Um portão de dispersão de luz que incluía linfócitos e blastos, mas excluía agregados e detritos foi aplicado, seguido por um portão para incluir quatro eventos positivos para DC. A coloração de clarete de visão celular permitiu que as células treg viáveis fossem facilmente distinguidas das células efetoras T viáveis que foram altamente proliferadas e, portanto, os perfis de proliferação de DIM CFSE para células efetoras T positivas para CFSE e células treg positivas para Claret de visão celular foram analisados usando um software de modelagem de pico mod fit. Aproximadamente 25.000 eventos foram analisados.
Destes, 48% eram efetores T viáveis, 6% eram T regs viáveis, sendo o restante células mortas, células acessórias e detritos. O índice de proliferação calculado, que reflete o aumento de dobras no número de células durante o período do ensaio, foi de 3,85 para efetores T e 1,83 para Tregs. Aqui, é mostrado o efeito da concentração de células tregs no índice de proliferação de células T efetoras calculado a partir do perfil de diluição do corante CFSE.
Os resultados foram os mesmos, quer as células treg tenham sido marcadas com clarete de visão celular ou não tenham sido coradas, indicando que a função treg não foi alterada pela coloração. Com o rastreamento como esperado, a extensão da proliferação do tector aumentou à medida que a concentração de células treg diminuiu. Os índices de proliferação de células Treg também foram calculados a partir de perfis de diluição de corante clarete em diferentes proporções de efetores treg para T.
Como esperado, as Tregs sofreram proliferação mínima na ausência de células efetoras T à medida que a concentração de células efetoras T aumentou. No entanto, a extensão da proliferação de células treg também aumentou. Depois de assistir ao vídeo, você deve ter uma boa compreensão de como usar com sucesso corantes de rastreamento celular para monitorar a proliferação celular, como escolher fluorocromos apropriados e controles de compensação de cor e como selecionar um modelo apropriado para quantificar a divisão celular com base na diluição do corante.
Junto com este procedimento, outros métodos podem ser realizados para responder a questões experimentais, como coloração de células T específicas do antígeno ou classificação de fluxo para recuperação de células-tronco que estão quiescentes ou se dividindo lentamente. Muito obrigado por assistir.
Este artigo descreve um método para usar corantes de rastreamento celular para quantificar a divisão de células imunes. O processo envolve marcar células com corantes fluorescentes, analisá-las com citometria de fluxo e utilizar software de modelagem de picos para interpretação dos dados.
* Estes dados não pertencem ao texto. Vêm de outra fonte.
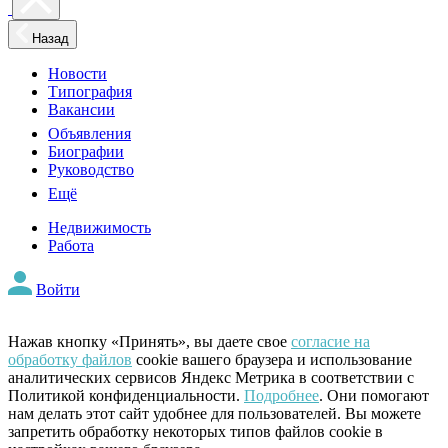
Назад
Новости
Типография
Вакансии
Объявления
Биографии
Руководство
Ещё
Недвижимость
Работа
Войти
Нажав кнопку «Принять», вы даете свое
согласие на
обработку файлов
cookie вашего браузера и использование
аналитических сервисов Яндекс Метрика в соответствии с
Политикой конфиденциальности.
Подробнее
. Они помогают
нам делать этот сайт удобнее для пользователей. Вы можете
запретить обработку некоторых типов файлов cookie в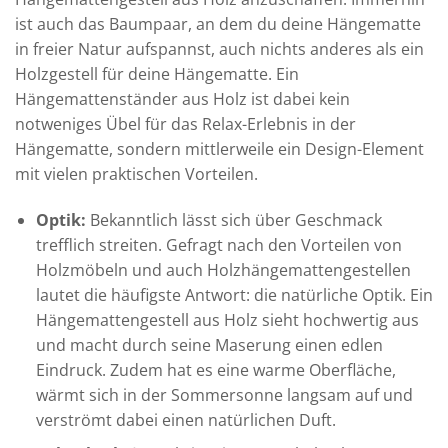
ist auch das Baumpaar, an dem du deine Hängematte
in freier Natur aufspannst, auch nichts anderes als ein
Holzgestell für deine Hängematte. Ein
Hängemattenständer aus Holz ist dabei kein
notweniges Übel für das Relax-Erlebnis in der
Hängematte, sondern mittlerweile ein Design-Element
mit vielen praktischen Vorteilen.
Optik:
Bekanntlich lässt sich über Geschmack
trefflich streiten. Gefragt nach den Vorteilen von
Holzmöbeln und auch Holzhängemattengestellen
lautet die häufigste Antwort: die natürliche Optik. Ein
Hängemattengestell aus Holz sieht hochwertig aus
und macht durch seine Maserung einen edlen
Eindruck. Zudem hat es eine warme Oberfläche,
wärmt sich in der Sommersonne langsam auf und
verströmt dabei einen natürlichen Duft.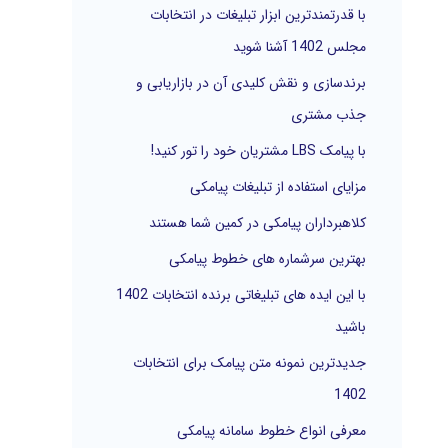
با قدرتمندترین ابزار تبلیغات در انتخابات
ر
مجلس 1402 آشنا شوید
ا
برندسازی و نقش کلیدی آن در بازاریابی و
ی
جذب مشتری
:
با پیامک LBS مشتریان خود را تور کنید!
مزایای استفاده از تبلیغات پیامکی
کلاهبرداران پیامکی در کمین شما هستند
بهترین سرشماره های خطوط پیامکی
با این ایده های تبلیغاتی برنده انتخابات 1402
باشید
جدیدترین نمونه متن پیامک برای انتخابات
1402
معرفی انواع خطوط سامانه پیامکی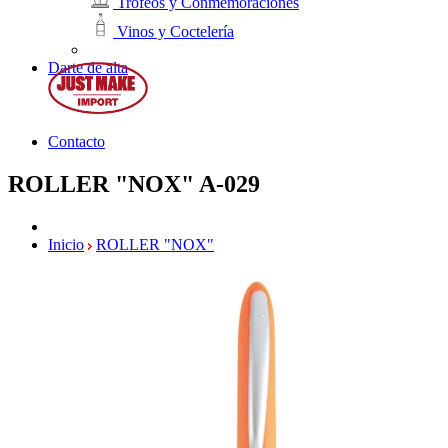
Trofeos y Conmemoraciones
Vinos y Coctelería
Darte de alta
Contacto
ROLLER "NOX"
A-029
Inicio
ROLLER "NOX"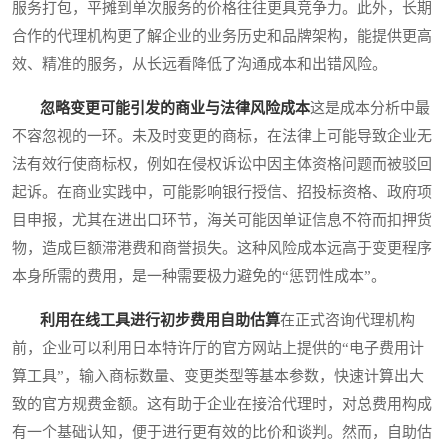
服务打包，平摊到单次服务的价格往往更具竞争力。此外，长期
合作的代理机构更了解企业的业务历史和品牌架构，能提供更高
效、精准的服务，从长远看降低了沟通成本和出错风险。
忽略变更可能引发的商业与法律风险成本
这是成本分析中最
不容忽视的一环。未及时变更的商标，在法律上可能导致企业无
法有效行使商标权，例如在侵权诉讼中因主体资格问题而被驳回
起诉。在商业实践中，可能影响银行授信、招投标资格、政府项
目申报，尤其在进出口环节，海关可能因单证信息不符而扣押货
物，造成巨额滞港费和商誉损失。这种风险成本远高于变更程序
本身所需的费用，是一种需要极力避免的“惩罚性成本”。
利用在线工具进行初步费用自助估算
在正式咨询代理机构
前，企业可以利用日本特许厅的官方网站上提供的“电子费用计
算工具”，输入商标数量、变更类型等基本参数，快速计算出大
致的官方规费金额。这有助于企业在接洽代理时，对总费用构成
有一个基础认知，便于进行更有效的比价和谈判。然而，自助估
Cell tracking dyes enable direct quantification of immune cell proliferation, providing a critical de-risking step in target validation by linking phenotypic responses to functional outcomes. This method supports predictive confidence in early discovery by generating quantitative proliferation metrics that can be correlated with immunophenotyping and cytokine data. Integration with flow cytometry allows multiplexed analysis, improving assay efficiency and reducing biological ambiguity in lead identification workflows.
The method fits within the discovery continuum from target validation through lead identification, providing direct readouts of cell division that inform go/no-go decisions.